> [What is required]
No record may be left out; print them all verbatim.

> [Provided information]

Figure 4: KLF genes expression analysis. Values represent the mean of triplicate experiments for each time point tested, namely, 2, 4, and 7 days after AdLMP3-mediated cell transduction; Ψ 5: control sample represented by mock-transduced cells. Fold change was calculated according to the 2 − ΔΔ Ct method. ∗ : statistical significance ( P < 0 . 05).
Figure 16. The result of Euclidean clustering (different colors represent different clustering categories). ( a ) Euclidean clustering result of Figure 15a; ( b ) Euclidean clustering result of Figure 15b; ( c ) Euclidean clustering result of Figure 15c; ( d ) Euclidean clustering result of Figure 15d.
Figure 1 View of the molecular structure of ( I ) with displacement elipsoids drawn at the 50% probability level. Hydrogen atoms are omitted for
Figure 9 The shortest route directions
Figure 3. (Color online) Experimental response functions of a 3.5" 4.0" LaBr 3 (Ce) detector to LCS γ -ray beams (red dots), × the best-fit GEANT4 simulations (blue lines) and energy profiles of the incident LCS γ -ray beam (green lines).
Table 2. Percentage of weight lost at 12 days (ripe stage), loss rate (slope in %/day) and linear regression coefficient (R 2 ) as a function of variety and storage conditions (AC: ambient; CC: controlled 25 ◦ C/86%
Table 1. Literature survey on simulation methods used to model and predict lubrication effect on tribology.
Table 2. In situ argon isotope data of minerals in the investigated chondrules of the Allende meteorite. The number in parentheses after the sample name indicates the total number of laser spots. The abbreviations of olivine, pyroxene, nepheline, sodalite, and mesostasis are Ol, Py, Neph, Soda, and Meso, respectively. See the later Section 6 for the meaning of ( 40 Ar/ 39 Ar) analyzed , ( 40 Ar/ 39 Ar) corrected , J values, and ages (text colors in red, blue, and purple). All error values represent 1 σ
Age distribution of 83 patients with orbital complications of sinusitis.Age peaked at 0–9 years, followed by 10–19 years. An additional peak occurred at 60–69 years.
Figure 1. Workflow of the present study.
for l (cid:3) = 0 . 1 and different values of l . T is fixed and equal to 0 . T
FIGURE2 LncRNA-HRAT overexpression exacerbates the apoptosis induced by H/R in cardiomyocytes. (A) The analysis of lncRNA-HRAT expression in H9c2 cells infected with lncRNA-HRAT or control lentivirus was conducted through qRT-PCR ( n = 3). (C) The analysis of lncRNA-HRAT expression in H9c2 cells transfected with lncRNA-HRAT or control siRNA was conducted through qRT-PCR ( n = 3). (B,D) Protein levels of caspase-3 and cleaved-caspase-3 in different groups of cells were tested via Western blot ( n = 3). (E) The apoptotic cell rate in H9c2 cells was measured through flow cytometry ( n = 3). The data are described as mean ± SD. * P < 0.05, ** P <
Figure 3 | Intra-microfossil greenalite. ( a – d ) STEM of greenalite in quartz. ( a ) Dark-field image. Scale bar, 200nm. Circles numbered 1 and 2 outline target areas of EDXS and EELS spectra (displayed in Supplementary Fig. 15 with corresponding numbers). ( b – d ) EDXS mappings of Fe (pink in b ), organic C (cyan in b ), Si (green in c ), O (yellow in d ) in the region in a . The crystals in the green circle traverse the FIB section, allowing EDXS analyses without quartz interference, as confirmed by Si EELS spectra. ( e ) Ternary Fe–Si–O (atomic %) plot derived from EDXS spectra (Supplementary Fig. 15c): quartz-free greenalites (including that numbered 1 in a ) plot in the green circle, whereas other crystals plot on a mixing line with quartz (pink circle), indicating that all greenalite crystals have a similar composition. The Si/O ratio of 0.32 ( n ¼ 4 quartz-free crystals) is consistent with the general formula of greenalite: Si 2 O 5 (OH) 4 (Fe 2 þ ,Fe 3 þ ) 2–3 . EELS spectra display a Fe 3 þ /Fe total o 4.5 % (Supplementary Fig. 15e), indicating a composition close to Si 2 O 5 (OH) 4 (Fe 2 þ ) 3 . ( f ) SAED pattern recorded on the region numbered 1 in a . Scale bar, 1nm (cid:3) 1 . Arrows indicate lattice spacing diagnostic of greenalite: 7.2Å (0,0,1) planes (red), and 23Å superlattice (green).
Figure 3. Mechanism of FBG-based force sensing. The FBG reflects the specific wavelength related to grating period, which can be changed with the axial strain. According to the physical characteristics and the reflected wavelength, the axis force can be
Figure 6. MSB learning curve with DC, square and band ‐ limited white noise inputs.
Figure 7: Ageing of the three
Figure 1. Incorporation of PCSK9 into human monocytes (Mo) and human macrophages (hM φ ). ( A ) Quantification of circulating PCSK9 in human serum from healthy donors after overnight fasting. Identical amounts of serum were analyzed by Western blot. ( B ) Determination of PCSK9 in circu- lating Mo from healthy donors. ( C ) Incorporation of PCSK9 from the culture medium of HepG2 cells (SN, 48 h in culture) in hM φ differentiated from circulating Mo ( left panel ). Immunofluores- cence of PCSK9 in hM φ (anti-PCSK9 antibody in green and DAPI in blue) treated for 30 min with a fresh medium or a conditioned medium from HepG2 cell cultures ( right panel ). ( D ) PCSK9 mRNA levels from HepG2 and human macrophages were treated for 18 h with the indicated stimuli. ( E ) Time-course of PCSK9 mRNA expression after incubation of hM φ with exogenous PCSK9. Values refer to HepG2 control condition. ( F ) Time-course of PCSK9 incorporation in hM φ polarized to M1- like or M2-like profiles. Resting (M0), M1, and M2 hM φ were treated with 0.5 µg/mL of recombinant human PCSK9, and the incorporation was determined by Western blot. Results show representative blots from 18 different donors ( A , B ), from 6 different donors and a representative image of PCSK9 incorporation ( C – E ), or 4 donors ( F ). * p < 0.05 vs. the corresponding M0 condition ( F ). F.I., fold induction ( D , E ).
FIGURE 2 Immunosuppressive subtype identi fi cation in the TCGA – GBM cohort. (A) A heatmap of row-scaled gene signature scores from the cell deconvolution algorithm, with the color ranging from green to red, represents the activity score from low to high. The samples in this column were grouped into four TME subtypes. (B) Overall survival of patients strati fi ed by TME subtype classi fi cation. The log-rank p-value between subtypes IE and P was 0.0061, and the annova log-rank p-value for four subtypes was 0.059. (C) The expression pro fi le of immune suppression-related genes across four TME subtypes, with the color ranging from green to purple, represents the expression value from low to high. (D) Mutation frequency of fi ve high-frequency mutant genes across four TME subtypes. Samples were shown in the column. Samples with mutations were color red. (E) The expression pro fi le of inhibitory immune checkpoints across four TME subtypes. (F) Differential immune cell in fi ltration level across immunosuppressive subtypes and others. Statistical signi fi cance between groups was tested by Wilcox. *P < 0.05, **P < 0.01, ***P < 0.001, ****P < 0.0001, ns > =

> [Result of the exercise]
Figure 4: KLF genes expression analysis. Values represent the mean of triplicate experiments for each time point tested, namely, 2, 4, and 7 days after AdLMP3-mediated cell transduction; Ψ 5: control sample represented by mock-transduced cells. Fold change was calculated according to the 2 − ΔΔ Ct method. ∗ : statistical significance ( P < 0 . 05).
Figure 16. The result of Euclidean clustering (different colors represent different clustering categories). ( a ) Euclidean clustering result of Figure 15a; ( b ) Euclidean clustering result of Figure 15b; ( c ) Euclidean clustering result of Figure 15c; ( d ) Euclidean clustering result of Figure 15d.
Figure 1 View of the molecular structure of ( I ) with displacement elipsoids drawn at the 50% probability level. Hydrogen atoms are omitted for
Figure 9 The shortest route directions
Figure 3. (Color online) Experimental response functions of a 3.5" 4.0" LaBr 3 (Ce) detector to LCS γ -ray beams (red dots), × the best-fit GEANT4 simulations (blue lines) and energy profiles of the incident LCS γ -ray beam (green lines).
Table 2. Percentage of weight lost at 12 days (ripe stage), loss rate (slope in %/day) and linear regression coefficient (R 2 ) as a function of variety and storage conditions (AC: ambient; CC: controlled 25 ◦ C/86%
Table 1. Literature survey on simulation methods used to model and predict lubrication effect on tribology.
Table 2. In situ argon isotope data of minerals in the investigated chondrules of the Allende meteorite. The number in parentheses after the sample name indicates the total number of laser spots. The abbreviations of olivine, pyroxene, nepheline, sodalite, and mesostasis are Ol, Py, Neph, Soda, and Meso, respectively. See the later Section 6 for the meaning of ( 40 Ar/ 39 Ar) analyzed , ( 40 Ar/ 39 Ar) corrected , J values, and ages (text colors in red, blue, and purple). All error values represent 1 σ
Age distribution of 83 patients with orbital complications of sinusitis.Age peaked at 0–9 years, followed by 10–19 years. An additional peak occurred at 60–69 years.
Figure 1. Workflow of the present study.
for l (cid:3) = 0 . 1 and different values of l . T is fixed and equal to 0 . T
FIGURE2 LncRNA-HRAT overexpression exacerbates the apoptosis induced by H/R in cardiomyocytes. (A) The analysis of lncRNA-HRAT expression in H9c2 cells infected with lncRNA-HRAT or control lentivirus was conducted through qRT-PCR ( n = 3). (C) The analysis of lncRNA-HRAT expression in H9c2 cells transfected with lncRNA-HRAT or control siRNA was conducted through qRT-PCR ( n = 3). (B,D) Protein levels of caspase-3 and cleaved-caspase-3 in different groups of cells were tested via Western blot ( n = 3). (E) The apoptotic cell rate in H9c2 cells was measured through flow cytometry ( n = 3). The data are described as mean ± SD. * P < 0.05, ** P <
Figure 3 | Intra-microfossil greenalite. ( a – d ) STEM of greenalite in quartz. ( a ) Dark-field image. Scale bar, 200nm. Circles numbered 1 and 2 outline target areas of EDXS and EELS spectra (displayed in Supplementary Fig. 15 with corresponding numbers). ( b – d ) EDXS mappings of Fe (pink in b ), organic C (cyan in b ), Si (green in c ), O (yellow in d ) in the region in a . The crystals in the green circle traverse the FIB section, allowing EDXS analyses without quartz interference, as confirmed by Si EELS spectra. ( e ) Ternary Fe–Si–O (atomic %) plot derived from EDXS spectra (Supplementary Fig. 15c): quartz-free greenalites (including that numbered 1 in a ) plot in the green circle, whereas other crystals plot on a mixing line with quartz (pink circle), indicating that all greenalite crystals have a similar composition. The Si/O ratio of 0.32 ( n ¼ 4 quartz-free crystals) is consistent with the general formula of greenalite: Si 2 O 5 (OH) 4 (Fe 2 þ ,Fe 3 þ ) 2–3 . EELS spectra display a Fe 3 þ /Fe total o 4.5 % (Supplementary Fig. 15e), indicating a composition close to Si 2 O 5 (OH) 4 (Fe 2 þ ) 3 . ( f ) SAED pattern recorded on the region numbered 1 in a . Scale bar, 1nm (cid:3) 1 . Arrows indicate lattice spacing diagnostic of greenalite: 7.2Å (0,0,1) planes (red), and 23Å superlattice (green).
Figure 3. Mechanism of FBG-based force sensing. The FBG reflects the specific wavelength related to grating period, which can be changed with the axial strain. According to the physical characteristics and the reflected wavelength, the axis force can be
Figure 6. MSB learning curve with DC, square and band ‐ limited white noise inputs.
Figure 7: Ageing of the three
Figure 1. Incorporation of PCSK9 into human monocytes (Mo) and human macrophages (hM φ ). ( A ) Quantification of circulating PCSK9 in human serum from healthy donors after overnight fasting. Identical amounts of serum were analyzed by Western blot. ( B ) Determination of PCSK9 in circu- lating Mo from healthy donors. ( C ) Incorporation of PCSK9 from the culture medium of HepG2 cells (SN, 48 h in culture) in hM φ differentiated from circulating Mo ( left panel ). Immunofluores- cence of PCSK9 in hM φ (anti-PCSK9 antibody in green and DAPI in blue) treated for 30 min with a fresh medium or a conditioned medium from HepG2 cell cultures ( right panel ). ( D ) PCSK9 mRNA levels from HepG2 and human macrophages were treated for 18 h with the indicated stimuli. ( E ) Time-course of PCSK9 mRNA expression after incubation of hM φ with exogenous PCSK9. Values refer to HepG2 control condition. ( F ) Time-course of PCSK9 incorporation in hM φ polarized to M1- like or M2-like profiles. Resting (M0), M1, and M2 hM φ were treated with 0.5 µg/mL of recombinant human PCSK9, and the incorporation was determined by Western blot. Results show representative blots from 18 different donors ( A , B ), from 6 different donors and a representative image of PCSK9 incorporation ( C – E ), or 4 donors ( F ). * p < 0.05 vs. the corresponding M0 condition ( F ). F.I., fold induction ( D , E ).
FIGURE 2 Immunosuppressive subtype identi fi cation in the TCGA – GBM cohort. (A) A heatmap of row-scaled gene signature scores from the cell deconvolution algorithm, with the color ranging from green to red, represents the activity score from low to high. The samples in this column were grouped into four TME subtypes. (B) Overall survival of patients strati fi ed by TME subtype classi fi cation. The log-rank p-value between subtypes IE and P was 0.0061, and the annova log-rank p-value for four subtypes was 0.059. (C) The expression pro fi le of immune suppression-related genes across four TME subtypes, with the color ranging from green to purple, represents the expression value from low to high. (D) Mutation frequency of fi ve high-frequency mutant genes across four TME subtypes. Samples were shown in the column. Samples with mutations were color red. (E) The expression pro fi le of inhibitory immune checkpoints across four TME subtypes. (F) Differential immune cell in fi ltration level across immunosuppressive subtypes and others. Statistical signi fi cance between groups was tested by Wilcox. *P < 0.05, **P < 0.01, ***P < 0.001, ****P < 0.0001, ns > =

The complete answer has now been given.